Das Projekt ist auch aus wirtschaftlicher Sicht bedeutend. Laut einer Studie von Oxford Economics wird Amazon Leo zwischen 2022 und 2029 rund 2,8 Mrd. € zur Wirtschaftsleistung der EU beitragen. Durchschnittlich 3.270 Arbeitsplätze pro Jahr werden durch das Projekt unterstützt, davon allein 1.590 in Frankreich.

Die Entscheidung, Ariane 6 als Trägerplattform zu nutzen, sichert nicht nur den Zugang zum Weltall für europäische Akteure, sondern stärkt die Wettbewerbsfähigkeit der europäischen Raumfahrtindustrie. Für Arianespace ist die Partnerschaft mit Amazon ein kommerzieller Erfolg und ein Vertrauensbeweis in die neue Rakete.
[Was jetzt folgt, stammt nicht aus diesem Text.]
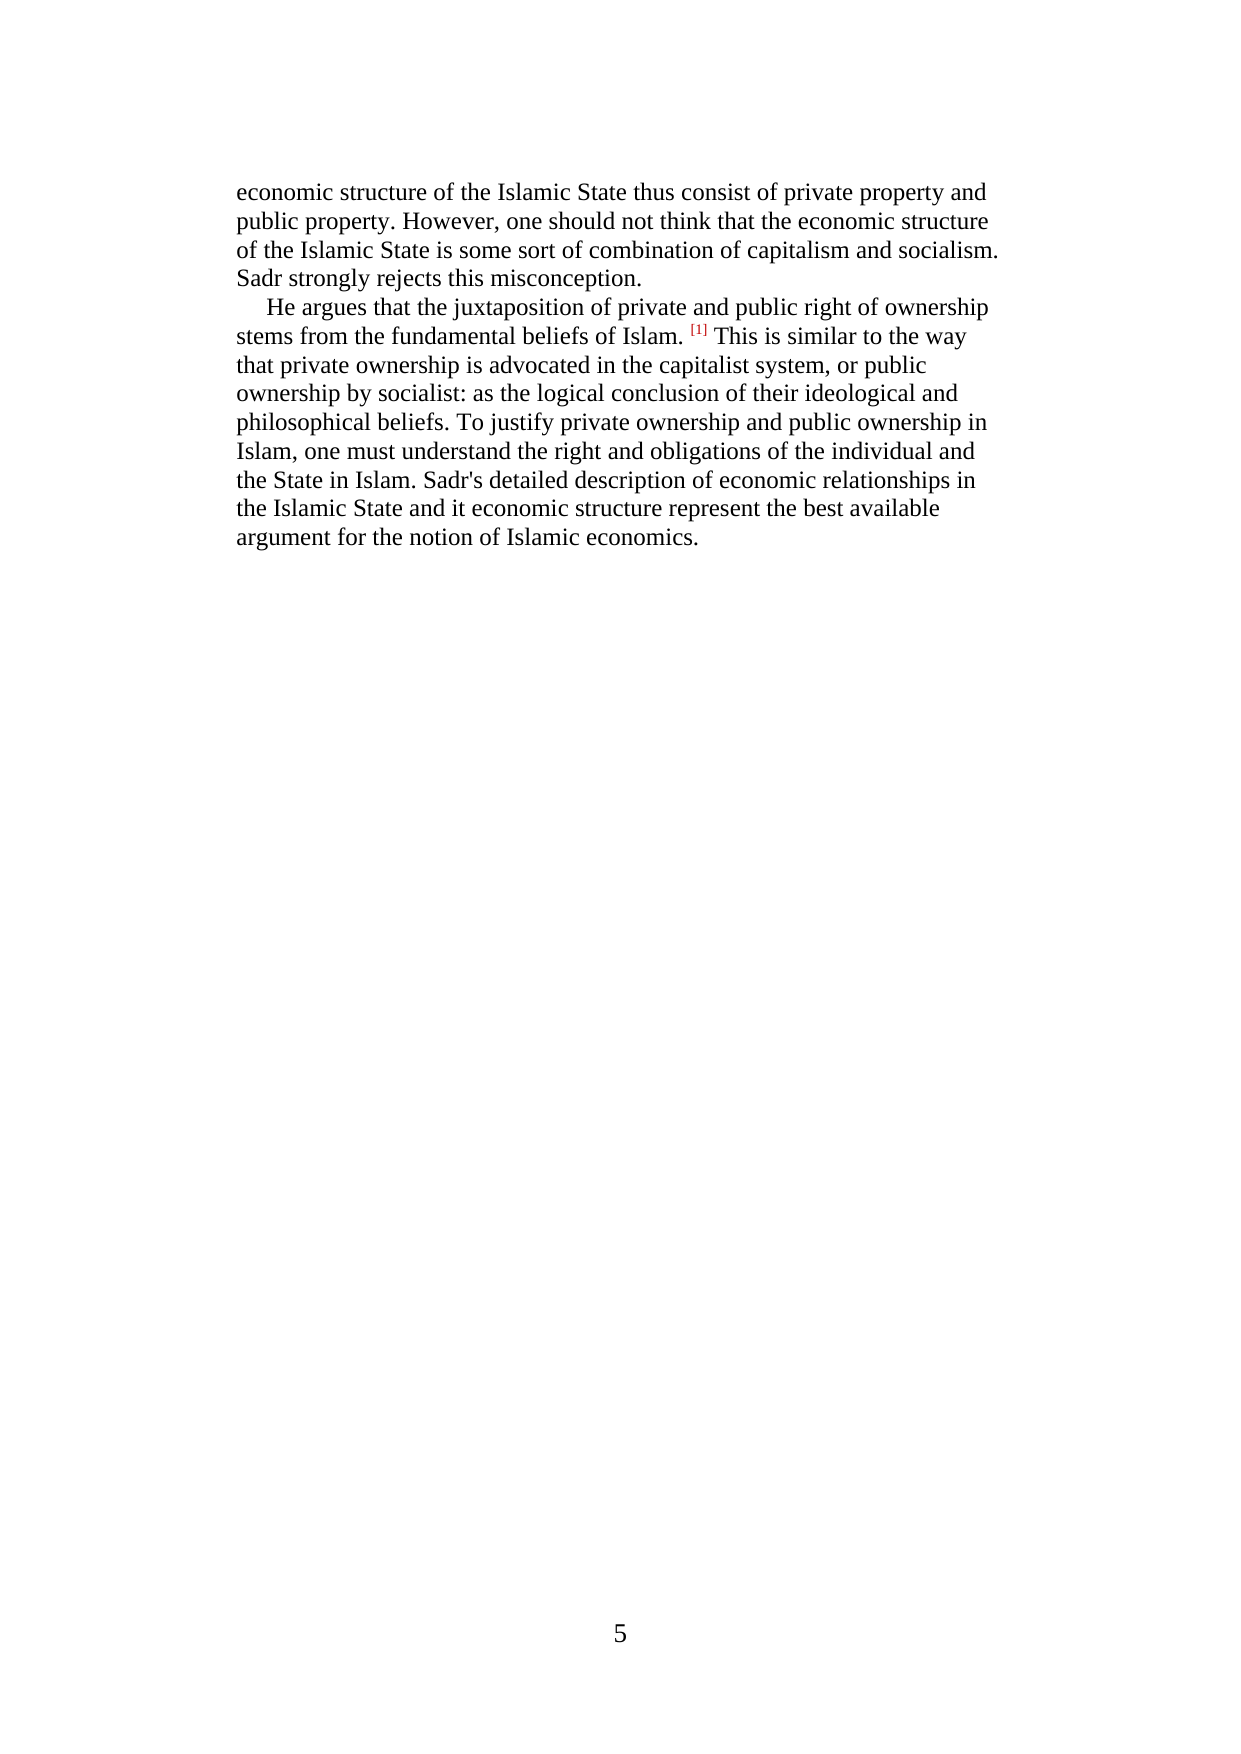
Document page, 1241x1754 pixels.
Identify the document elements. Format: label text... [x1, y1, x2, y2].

text He argues that the juxtaposition of private and public right of ownership stems from the fundamental beliefs of Islam. [1] This is similar to the way that private ownership is advocated in the capitalist system, or public ownership by socialist: as the logical conclusion of their ideological and philosophical beliefs. To justify private ownership and public ownership in Islam, one must understand the right and obliga­tions of the individual and the State in Islam. Sadr's detailed descrip­tion of economic relationships in the Islamic State and it economic structure represent the best available argument for the notion of Islamic economics. [236, 292, 1004, 551]
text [236, 177, 1004, 292]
Die ersten Satelliten wurden bereits in Amazons Werk in Kirkland, Washington, gefertigt und über Cape Canaveral nach Südamerika verschickt. Der Start des LE-01-Flugs ist für Anfang 2026 geplant. Mit der Ariane-64-Variante, die über vier zusätzliche Booster verfügt, sollen besonders viele Satelliten gleichzeitig ins All gebracht werden.

Konnektivität für entlegene Regionen

Amazon Leo, das zuvor als Projekt Kuiper benannt war, soll schnelles, latenzarmes Internet in bislang unterversorgte Gebiete bringen – eine Mission, die sich mit Amazons globaler Logistikstrategie ergänzt. Über 150 Satelliten wurden bereits in den Orbit gebracht. Durch die Nutzung unterschiedlicher Trägerraketen – darunter nun auch Ariane 6 – will Amazon die Ausrollung seines Netzes beschleunigen.

Die Kooperation mit Arianespace ist ein Beispiel für internationale Zusammenarbeit mit technologischem und wirtschaftlichem Mehrwert. Die Ankunft der Canopée in Kourou Anfang 2026 markiert den nächsten Schritt auf dem Weg zu einer globalen Breitbandversorgung aus dem All.